Of the entries below, copy only those lines that contain the word "pixels".

### INFORMATION PROVIDED

-*-*-

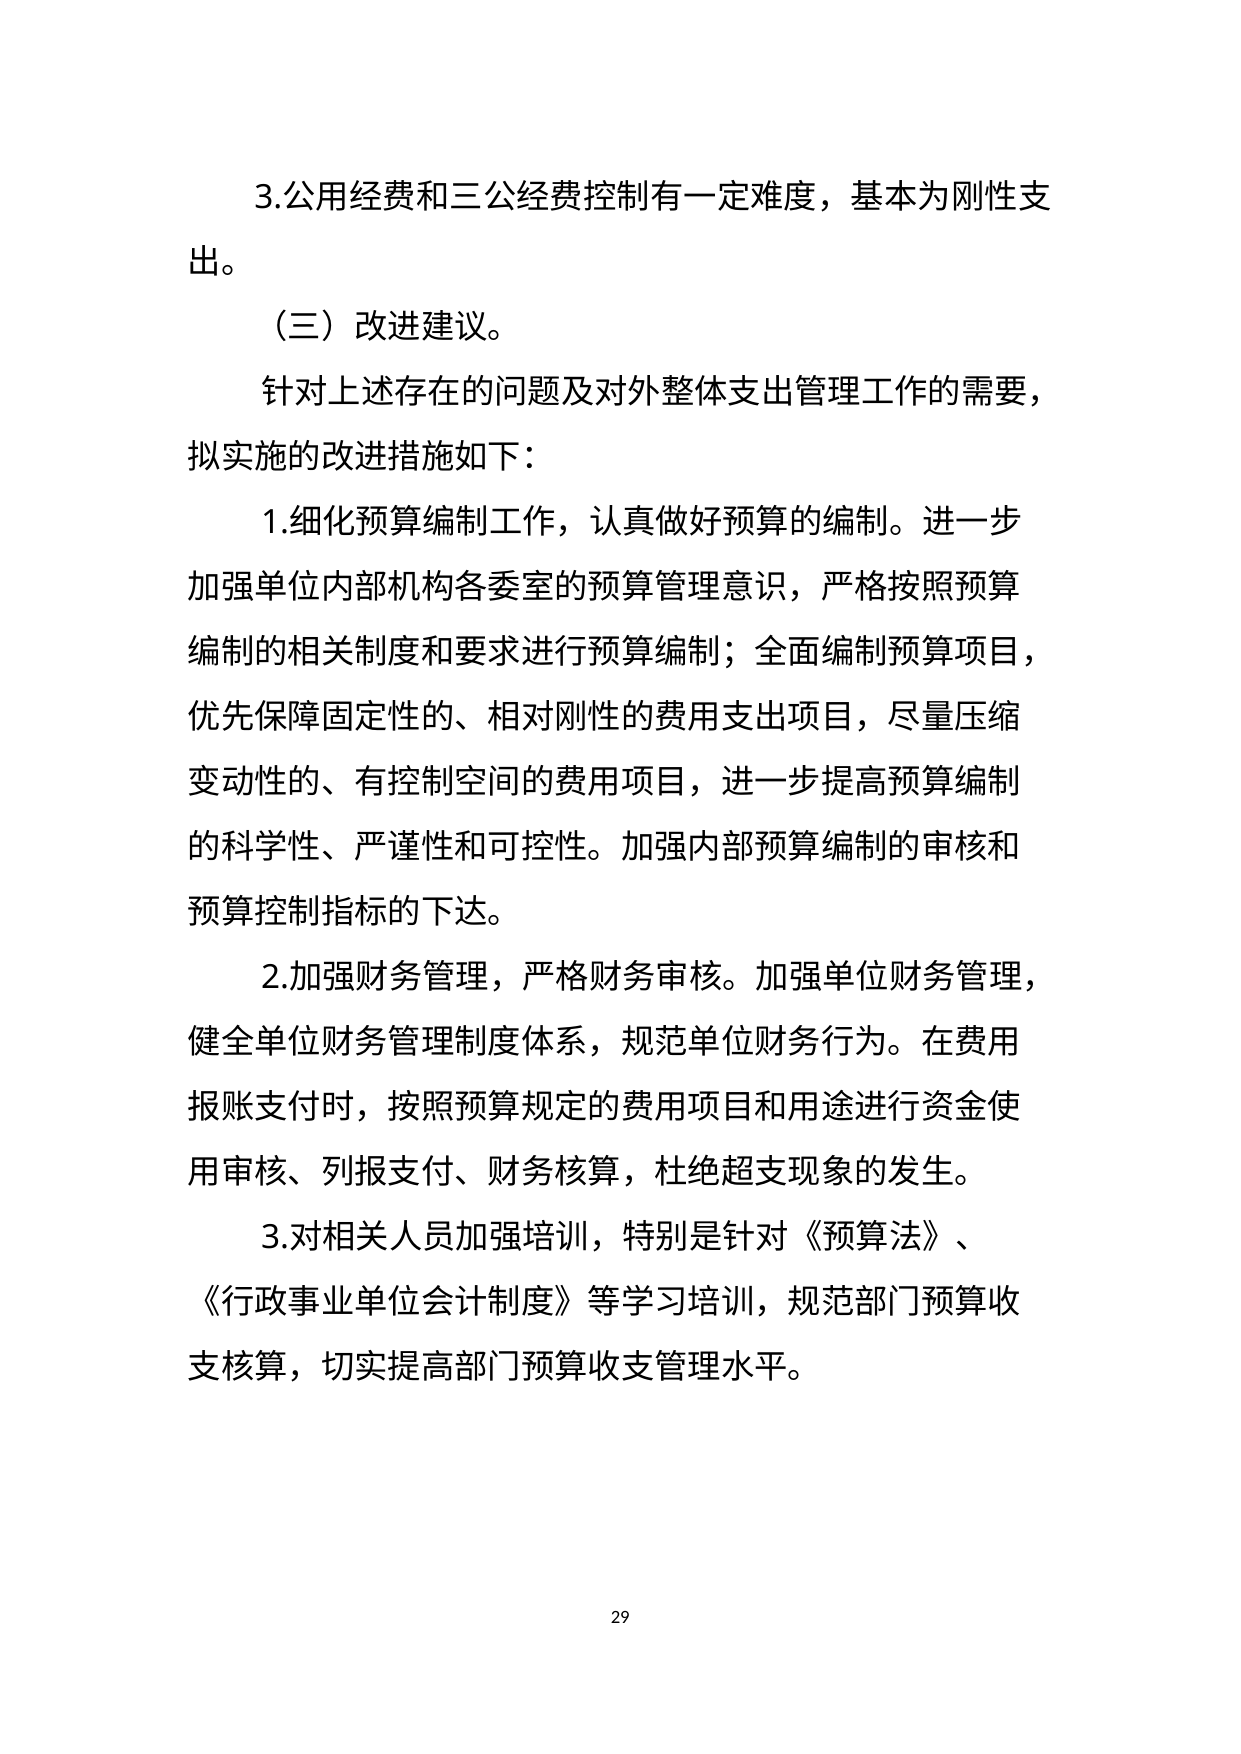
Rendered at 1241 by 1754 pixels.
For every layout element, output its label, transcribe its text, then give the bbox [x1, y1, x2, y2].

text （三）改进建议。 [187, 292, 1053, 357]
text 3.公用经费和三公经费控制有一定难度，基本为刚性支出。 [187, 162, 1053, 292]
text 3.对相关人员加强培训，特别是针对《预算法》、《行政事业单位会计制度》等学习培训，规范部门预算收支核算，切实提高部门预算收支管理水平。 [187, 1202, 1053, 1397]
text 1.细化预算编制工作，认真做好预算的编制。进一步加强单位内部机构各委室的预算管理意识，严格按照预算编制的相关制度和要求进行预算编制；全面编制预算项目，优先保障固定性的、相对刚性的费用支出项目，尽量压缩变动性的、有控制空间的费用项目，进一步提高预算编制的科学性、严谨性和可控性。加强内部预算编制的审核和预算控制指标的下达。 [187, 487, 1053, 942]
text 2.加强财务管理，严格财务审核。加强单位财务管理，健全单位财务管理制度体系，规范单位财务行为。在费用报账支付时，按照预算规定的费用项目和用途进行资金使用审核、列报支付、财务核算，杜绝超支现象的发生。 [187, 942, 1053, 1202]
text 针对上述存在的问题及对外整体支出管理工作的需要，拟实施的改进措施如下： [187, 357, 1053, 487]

-*-*-

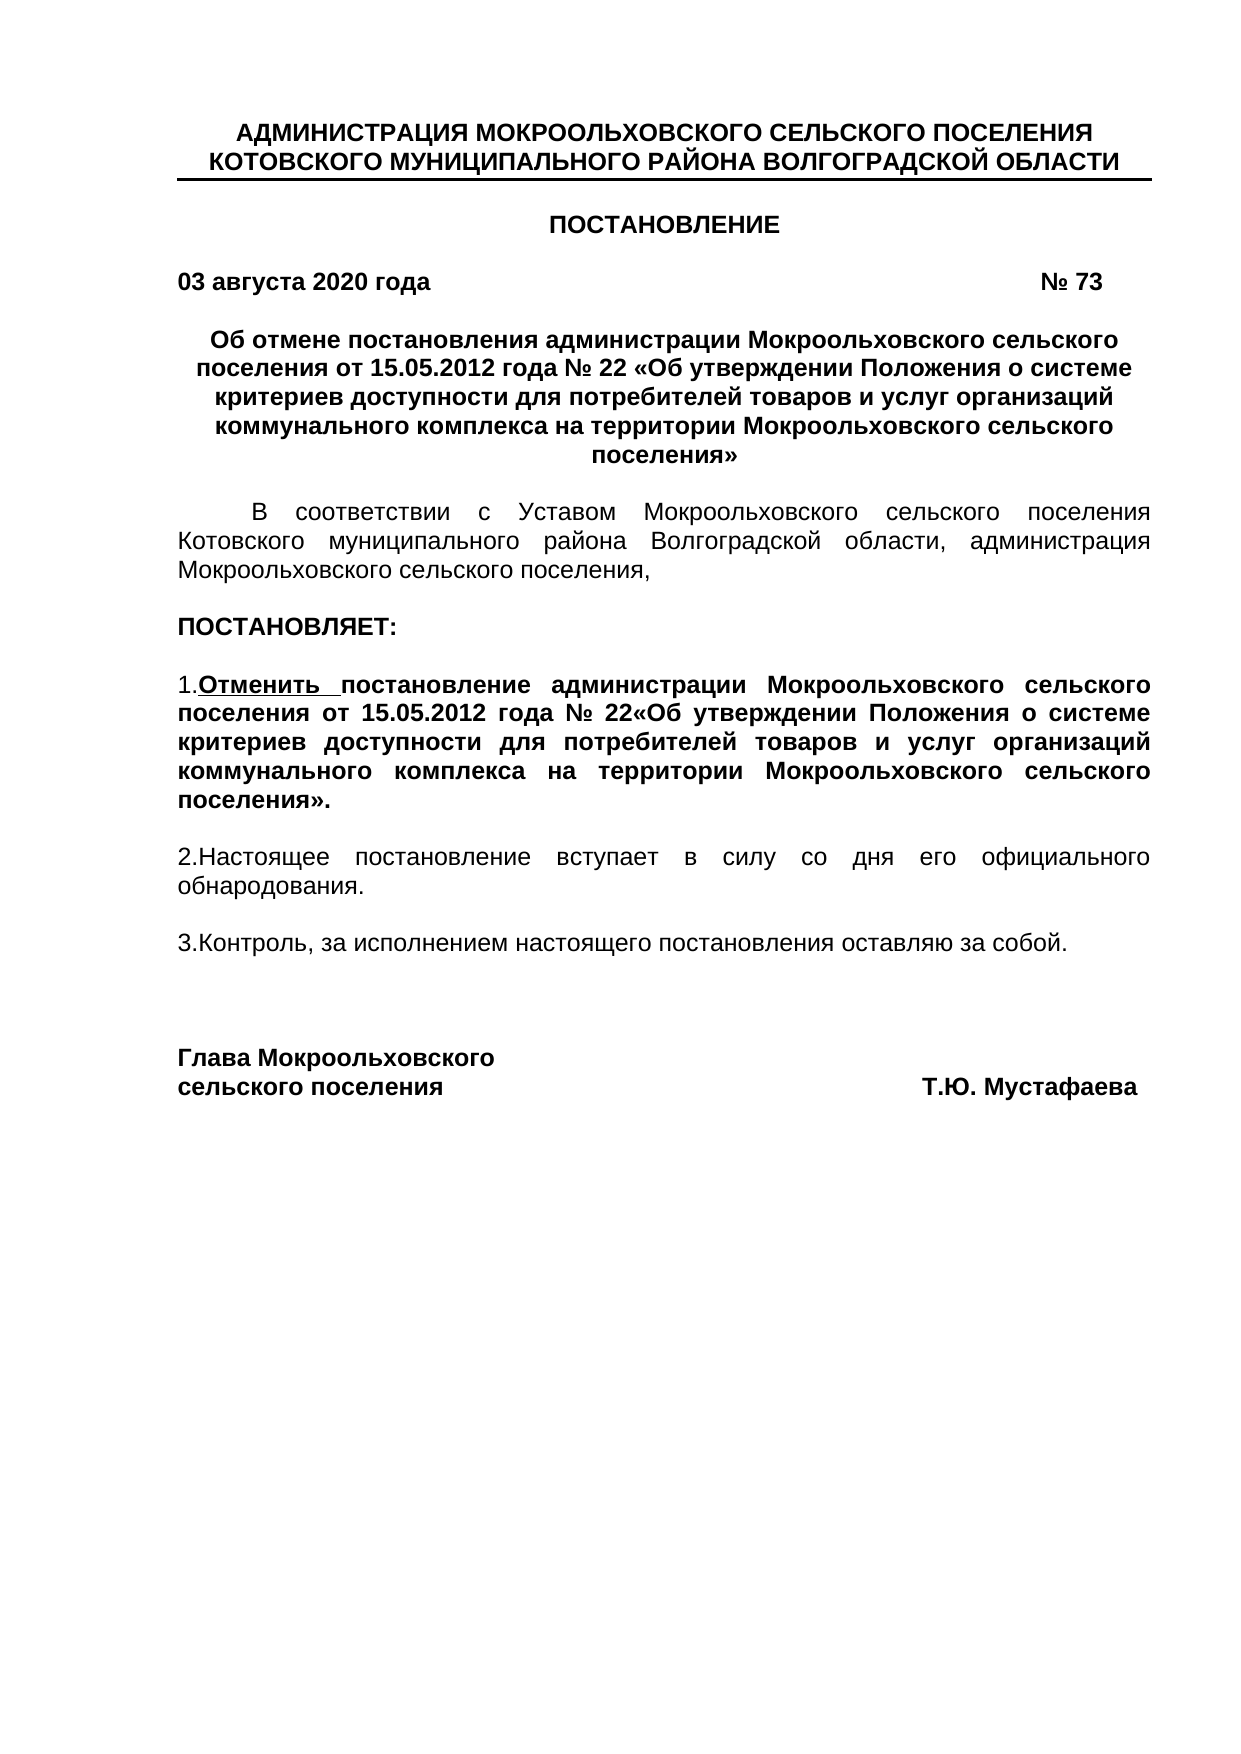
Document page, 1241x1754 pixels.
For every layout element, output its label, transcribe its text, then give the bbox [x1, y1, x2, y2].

-*-*-

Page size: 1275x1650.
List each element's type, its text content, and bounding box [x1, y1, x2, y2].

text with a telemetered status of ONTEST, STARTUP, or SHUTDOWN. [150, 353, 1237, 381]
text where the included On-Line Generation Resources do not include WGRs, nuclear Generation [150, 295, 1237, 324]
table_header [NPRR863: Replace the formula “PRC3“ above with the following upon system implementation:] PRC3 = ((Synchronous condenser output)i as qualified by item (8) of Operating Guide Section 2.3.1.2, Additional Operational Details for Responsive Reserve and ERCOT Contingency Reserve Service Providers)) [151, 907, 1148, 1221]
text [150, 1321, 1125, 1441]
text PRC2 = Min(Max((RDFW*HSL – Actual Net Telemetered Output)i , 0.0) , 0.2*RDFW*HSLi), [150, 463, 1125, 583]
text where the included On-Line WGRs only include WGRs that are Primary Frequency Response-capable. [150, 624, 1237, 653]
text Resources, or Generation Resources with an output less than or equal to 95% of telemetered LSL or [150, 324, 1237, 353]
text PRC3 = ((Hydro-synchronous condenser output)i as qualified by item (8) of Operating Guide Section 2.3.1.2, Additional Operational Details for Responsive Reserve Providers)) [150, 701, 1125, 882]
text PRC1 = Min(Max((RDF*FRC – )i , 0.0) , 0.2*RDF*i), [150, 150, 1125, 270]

-*-*-

### SOLUTION TO THIS TASK
Rendered at 1241 by 1754 pixels.
Document page, 1241x1754 pixels.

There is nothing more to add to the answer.